To his credit Neer plows rather quickly through the less-interesting ‘80s and ‘90s. I say less interesting because at this point the freeform era had come to a close; WNEW was still freeform enough in 1980, Neer relates, that it could give special coverage to John Lennon’s murder, with long commentary by all the station jocks on what Lennon meant to them. But after this the creativity is reigned in by increasingly restrictive management demands, to the point that WNEW itself eventually drops the entire rock angle. As the novel progresses there is more focus on the politics of running a radio station, and I found all of it less interesting than the earlier ‘70s material. 

Overall though I found FM pretty entertaining. As stated Neer is a skilled writer and really captures the spirit of the day, making one wish that more airchecks survived from this era. The book is definitely recommended for anyone who’d like to learn more about progressive rock radio, and is the best one I’ve yet read on the topic. 

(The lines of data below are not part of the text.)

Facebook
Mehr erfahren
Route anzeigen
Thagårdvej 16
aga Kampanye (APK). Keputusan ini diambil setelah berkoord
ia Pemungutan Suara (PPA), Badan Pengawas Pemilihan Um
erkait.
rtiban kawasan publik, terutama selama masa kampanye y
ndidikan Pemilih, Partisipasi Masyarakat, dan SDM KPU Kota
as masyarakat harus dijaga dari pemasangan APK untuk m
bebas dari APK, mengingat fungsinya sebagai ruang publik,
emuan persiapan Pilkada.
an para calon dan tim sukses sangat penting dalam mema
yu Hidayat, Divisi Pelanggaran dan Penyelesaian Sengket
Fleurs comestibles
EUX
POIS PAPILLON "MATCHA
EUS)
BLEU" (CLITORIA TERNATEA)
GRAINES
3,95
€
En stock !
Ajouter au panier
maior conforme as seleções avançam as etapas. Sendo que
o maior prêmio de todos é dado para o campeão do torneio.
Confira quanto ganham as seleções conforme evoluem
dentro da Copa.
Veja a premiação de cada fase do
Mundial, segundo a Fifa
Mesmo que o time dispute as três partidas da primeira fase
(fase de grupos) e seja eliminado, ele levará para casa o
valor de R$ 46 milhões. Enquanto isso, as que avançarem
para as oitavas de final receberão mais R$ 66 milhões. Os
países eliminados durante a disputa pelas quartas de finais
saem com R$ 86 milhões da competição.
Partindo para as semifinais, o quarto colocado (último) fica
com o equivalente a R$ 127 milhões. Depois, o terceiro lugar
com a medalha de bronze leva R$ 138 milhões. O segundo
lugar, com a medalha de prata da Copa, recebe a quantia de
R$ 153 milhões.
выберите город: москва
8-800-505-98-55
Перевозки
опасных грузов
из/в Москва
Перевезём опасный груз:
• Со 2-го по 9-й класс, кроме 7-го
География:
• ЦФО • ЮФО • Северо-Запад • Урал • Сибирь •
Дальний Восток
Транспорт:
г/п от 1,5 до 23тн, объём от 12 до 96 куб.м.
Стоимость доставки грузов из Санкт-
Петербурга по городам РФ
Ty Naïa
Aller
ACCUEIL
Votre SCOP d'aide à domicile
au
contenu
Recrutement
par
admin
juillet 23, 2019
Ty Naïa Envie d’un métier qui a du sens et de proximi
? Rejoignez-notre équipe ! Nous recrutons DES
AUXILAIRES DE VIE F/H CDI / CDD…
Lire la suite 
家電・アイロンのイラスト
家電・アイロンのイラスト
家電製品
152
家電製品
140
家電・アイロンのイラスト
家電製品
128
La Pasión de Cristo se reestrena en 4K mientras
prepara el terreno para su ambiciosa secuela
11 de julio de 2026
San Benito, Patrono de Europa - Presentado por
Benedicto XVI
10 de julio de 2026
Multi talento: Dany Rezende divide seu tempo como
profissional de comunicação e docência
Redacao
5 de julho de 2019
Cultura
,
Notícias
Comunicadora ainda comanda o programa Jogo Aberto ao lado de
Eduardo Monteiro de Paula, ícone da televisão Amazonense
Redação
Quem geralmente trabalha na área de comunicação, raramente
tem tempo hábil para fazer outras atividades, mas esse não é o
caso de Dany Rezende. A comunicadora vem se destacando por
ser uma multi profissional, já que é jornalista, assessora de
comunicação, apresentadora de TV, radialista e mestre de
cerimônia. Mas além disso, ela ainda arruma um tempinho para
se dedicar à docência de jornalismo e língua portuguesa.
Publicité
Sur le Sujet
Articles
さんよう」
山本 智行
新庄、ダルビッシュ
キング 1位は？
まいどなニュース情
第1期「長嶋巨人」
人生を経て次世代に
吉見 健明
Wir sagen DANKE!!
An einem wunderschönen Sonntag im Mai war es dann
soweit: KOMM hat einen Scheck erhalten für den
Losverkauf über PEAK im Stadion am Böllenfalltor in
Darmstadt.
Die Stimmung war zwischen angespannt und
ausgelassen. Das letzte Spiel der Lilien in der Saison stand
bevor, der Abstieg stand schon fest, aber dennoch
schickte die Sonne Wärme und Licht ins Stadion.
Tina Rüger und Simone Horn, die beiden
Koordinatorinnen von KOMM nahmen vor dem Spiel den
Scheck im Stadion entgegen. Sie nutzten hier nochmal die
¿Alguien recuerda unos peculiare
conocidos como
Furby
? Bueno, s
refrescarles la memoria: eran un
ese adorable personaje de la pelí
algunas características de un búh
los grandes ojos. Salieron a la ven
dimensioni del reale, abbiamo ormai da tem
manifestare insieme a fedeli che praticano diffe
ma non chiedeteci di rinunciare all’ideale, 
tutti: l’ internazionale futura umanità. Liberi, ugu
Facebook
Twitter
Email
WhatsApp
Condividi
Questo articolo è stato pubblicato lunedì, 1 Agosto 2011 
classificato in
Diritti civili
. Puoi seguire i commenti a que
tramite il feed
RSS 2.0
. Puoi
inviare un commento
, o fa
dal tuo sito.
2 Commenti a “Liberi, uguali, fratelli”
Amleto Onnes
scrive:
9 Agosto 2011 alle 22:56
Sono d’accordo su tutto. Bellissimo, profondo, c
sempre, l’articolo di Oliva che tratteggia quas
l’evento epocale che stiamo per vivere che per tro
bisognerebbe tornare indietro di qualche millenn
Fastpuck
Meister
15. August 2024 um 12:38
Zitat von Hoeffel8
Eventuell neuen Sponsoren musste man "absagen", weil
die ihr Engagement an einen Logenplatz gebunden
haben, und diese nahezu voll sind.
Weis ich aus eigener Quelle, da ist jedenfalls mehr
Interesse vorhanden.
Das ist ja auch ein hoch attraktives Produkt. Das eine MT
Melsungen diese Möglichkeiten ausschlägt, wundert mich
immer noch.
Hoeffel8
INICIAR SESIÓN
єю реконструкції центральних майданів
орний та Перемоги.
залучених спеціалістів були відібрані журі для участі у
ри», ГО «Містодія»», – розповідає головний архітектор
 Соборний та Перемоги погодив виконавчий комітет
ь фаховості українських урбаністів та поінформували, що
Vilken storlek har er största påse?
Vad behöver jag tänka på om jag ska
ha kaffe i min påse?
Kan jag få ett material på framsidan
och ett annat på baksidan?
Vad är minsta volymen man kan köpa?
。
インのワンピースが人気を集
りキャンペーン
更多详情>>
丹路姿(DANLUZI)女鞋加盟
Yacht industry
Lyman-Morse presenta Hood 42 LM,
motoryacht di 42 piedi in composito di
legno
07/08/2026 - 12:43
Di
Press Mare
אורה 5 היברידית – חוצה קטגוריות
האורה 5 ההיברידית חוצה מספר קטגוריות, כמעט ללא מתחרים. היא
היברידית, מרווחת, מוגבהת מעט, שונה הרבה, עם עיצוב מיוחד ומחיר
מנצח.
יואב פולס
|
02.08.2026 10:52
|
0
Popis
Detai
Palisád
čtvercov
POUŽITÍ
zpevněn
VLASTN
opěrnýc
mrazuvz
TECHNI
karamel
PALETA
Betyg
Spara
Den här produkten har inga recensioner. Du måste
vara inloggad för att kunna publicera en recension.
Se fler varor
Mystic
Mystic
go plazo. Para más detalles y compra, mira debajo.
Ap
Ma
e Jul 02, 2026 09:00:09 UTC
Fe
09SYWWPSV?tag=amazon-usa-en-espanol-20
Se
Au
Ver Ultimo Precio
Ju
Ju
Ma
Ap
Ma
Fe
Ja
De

*This would be the posthumously-released “Night Bird Flying,” which came out in 1970 on The Cry Of Love, which was the first album put out after Jimi’s death. The story of it being inspired by Steele seems to have come from Steele herself; in fact, this is how I first even heard of Alison Steele. In 1995 I got the Hendrix CD Voodoo Soup, which featured a booklet with liner notes by Michael Fairchild. In these notes Fairchild relayed the story on “Night Bird Flying;” supposedly one night Steele was playing the song on her show and she received a call from Jimi’s former manager, Michael Jeffery (who himself was killed in a plane crash, in March 1973). Jeffery told her that the song had been inspired by her show. Interestingly, this story is not relayed in FM, even though the short chapter devoted to Steele is titled “Night Bird Flying.” While Hendrix is occasionally mentioned, we’re told that the only WNEW personality he had any contact with was Rosko. Hendrix was also a gifted artist, and a drawing has surfaced with what seems to be early lyrics for “Night Bird Flying,” along with a winged female figure that might be Jimi’s take on Steele’s likeness (not to mention a jutting phallus!!); you can read about it here

**Something I remember vividly from the mid-’80s is the incessant promo WQZK would play, announcing that they’d gone digital: “It’s final, we’re off the vinyl.” And then you’d hear a stuck record being yanked off the platter. I’ve searched high and low for audio of this promo over the years. No luck.